* **Page text**:
"""

Skip to content

SinghShubham19/Stock-Sentiment-Analysis

Repository files navigation

Screenshot (454)

Stock Sentiment Analysis Using News Headlines

In this project, I will try to predict whether the stock price increases or decreases based on top 25 news headlines of the day.

About the Project

It is widely accepted that media, news and publicity can have a profound effect on stock prices. To check this hypothesis, I decided to carry out this project.

Dow Jones Industrial Average is a stock market index that collects the value of a list of 30 large and public companies based in the US. In this way it gives an idea of the trend that is going through the stock market.

News and global events, political or otherwise, play a major role in changing stock values. Every stock exchange is, after all, reflects how much trust investors are ready to put in other companies.

Data Overview

Source: Kaggle

Data: This data contains 8 years of daily news headlines from 2000 to 2016 from Yahoo Finance and Reddit WorldNews, as well as the Dow Jones Industrial Average(DJIA) close value of the same dates as the news.

This is a binary classification problem. When the target is “0”, the same day DJIA close value decreased compared with the previous day, when the target is “1”, the value rose or stayed the same.

"""

* **Written instruction 1**: Reproduce the stock sentiment project text from "Stock Sentiment Analysis" up to and including "out this project.".
* **Written instruction 2**: In the stock sentiment project text, what does a target value of "1" indicate?
* **Written instruction 3**: Write what comes next in the stock sentiment project text, starting after its final sentence.

* **Data section**:
"""

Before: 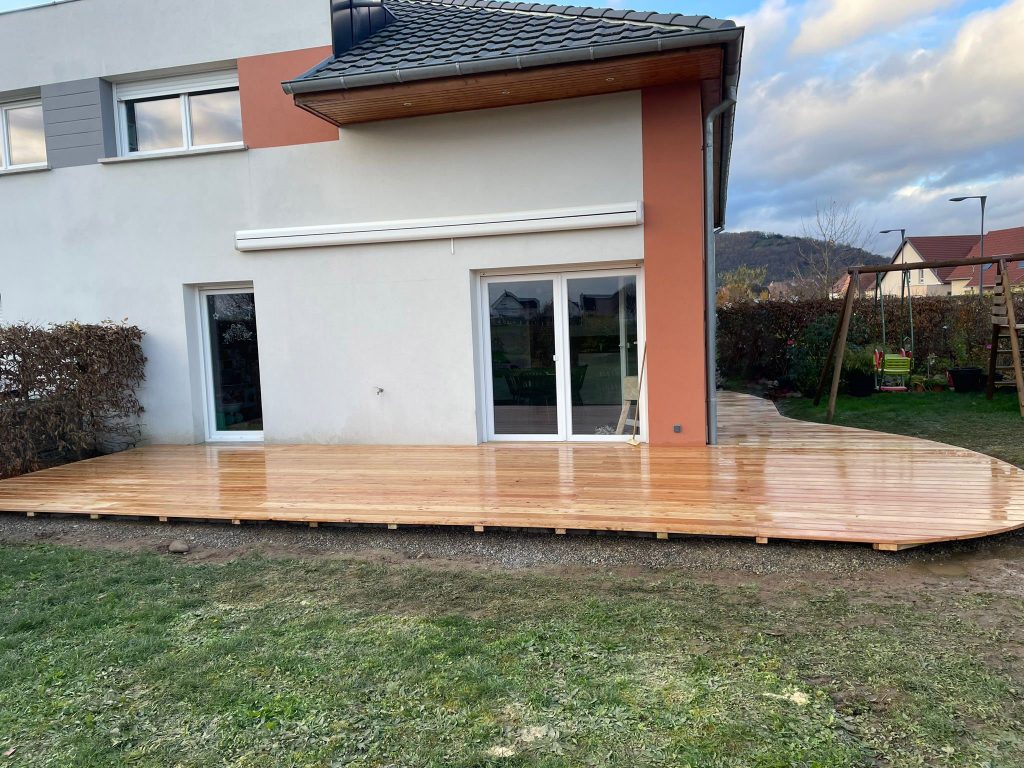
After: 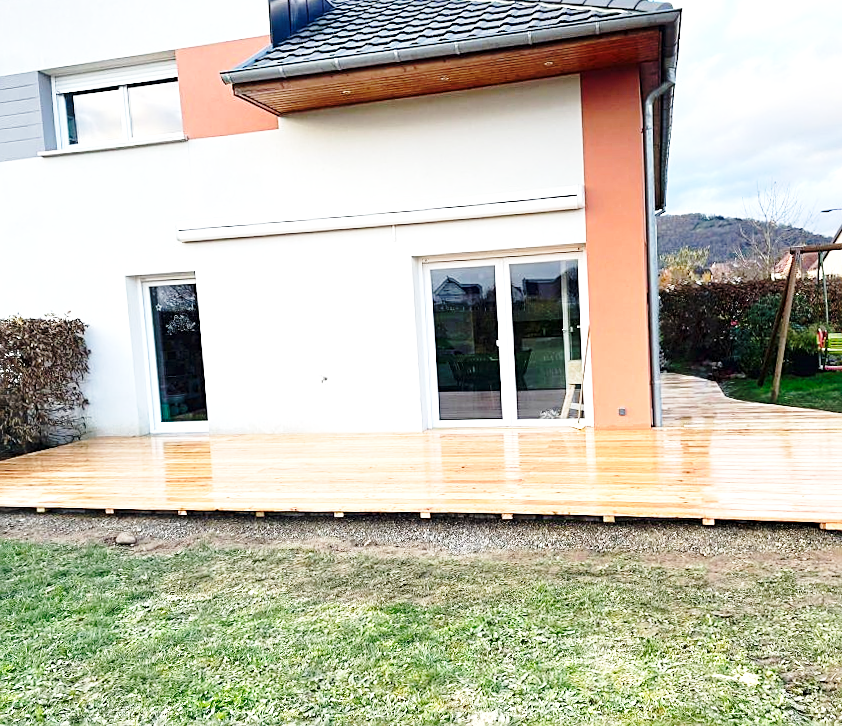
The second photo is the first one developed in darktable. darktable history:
exposure: exposure 0.729 EV, compensate highlight preservation false
base curve: curves: ch0 [(0, 0) (0.028, 0.03) (0.121, 0.232) (0.46, 0.748) (0.859, 0.968) (1, 1)], preserve colors none
crop and rotate: angle 1.02°, left 4.435%, top 0.715%, right 11.353%, bottom 2.419%
sharpen: on, module defaults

"""

* **Exercise result 1**:
Stock Sentiment Analysis Using News Headlines

In this project, I will try to predict whether the stock price increases or decreases based on top 25 news headlines of the day.

About the Project

It is widely accepted that media, news and publicity can have a profound effect on stock prices. To check this hypothesis, I decided to carry out this project.

* **Exercise result 2**: It indicates that the DJIA close value rose or stayed the same compared with the previous day.

* **Exercise result 3**:
Downloaded the csv file from Kaggle.

Data Attributes

  1. Date: Date column contains the dates from 2000 to 2016 on which the news are released.

  2. Label: Binary Numeric, '0' represent that the price went down and '1' represent that the price went up.

  3. Top#: Strings that contains the top 25 news headlines for the day ranging from 'Top1' to 'Top25'

Data Snapshot

Screenshot (453)

Train Test Split

Splitted the data at the very start so that there is no scope of information seeping from train dataset to test dataset.

train1=df[df.Date<'20150101']
test1=df[df.Date>'20141231']

Separating Target and removing date column

train=train1.iloc[:,2:27]
test=test1.iloc[:,2:27]
train_label=train1.Label
test_label=test1.Label

Data Cleaning & Preparation

Performed the following steps in order to clean and prepare the data:

  1. Removed punctuation marks
  2. Converted headlines to lowercase
  3. Combined various headlines per day in one sentence
train.replace(to_replace="[^a-zA-Z]",value=' ',regex=True,inplace=True)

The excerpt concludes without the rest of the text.